Venetian blinds are versatile and efficient. They can be adjusted without too much difficulty, to control the amount of light required or to allow you some privacy.


The blinds come in bold, bright colors, contemporary patterns and textures.


Before the modern venetian blinds were created, a primitive form of blind had been in use for centuries, serving a similar function to the blinds of today.


Inhabitants of these earlier times would hang wet cloths over the windows in their huts for cooling purposes.


Reeds were attached together by the Egyptians. The Chinese used bamboos in a similar way, and as time went by cloths became more delicate and pleasing to the eye.
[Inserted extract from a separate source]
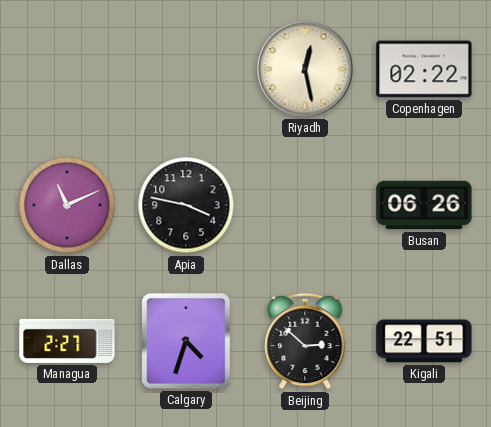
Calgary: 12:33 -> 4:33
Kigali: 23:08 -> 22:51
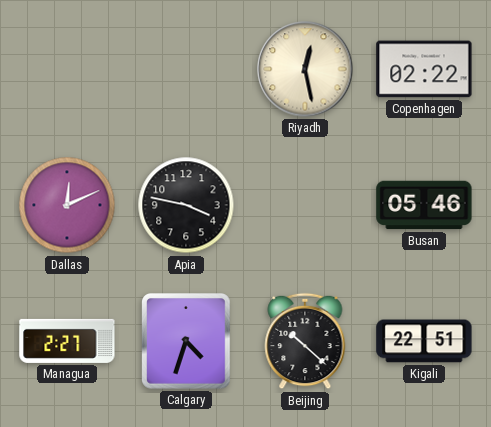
Dallas: 11:11 -> 12:11
Busan: 06:26 -> 05:46
Beijing: 2:52 -> 10:22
Travelling Venetian traders came across a type of venetian blind in Persia and introduced them to Venice and Paris.


John Webster, who came from London, was the trailblazer of venetian blinds in the United States in 1767.


Venetian blinds were on show at the Independence Hall in Philadelphia when the Declaration of Independence was signed.


John Hampson, of New Orleans, designed a method to adjust the angle of the slats in 1841.


At the end of the 19th Century and the beginning of the 20th Century wooden blinds were still extremely popular in America.


Venetian blinds are slatted with a number of long horizontal strips of metal or vinyl connected in rows.


As a rule the slats are attached with string so that they can be turned to allow the light to pass through them.


They can also be turned flat to block the light from outside.


Usually, the turning of the slats is accomplished by rotating a metal plastic piece found at the upper corner of the blinds.


A string or pull allows the blinds to be raised as well as removing them entirely from obscuring the window.


Battery operated remote controlled venetian blinds are the perfect answer for the less abled person.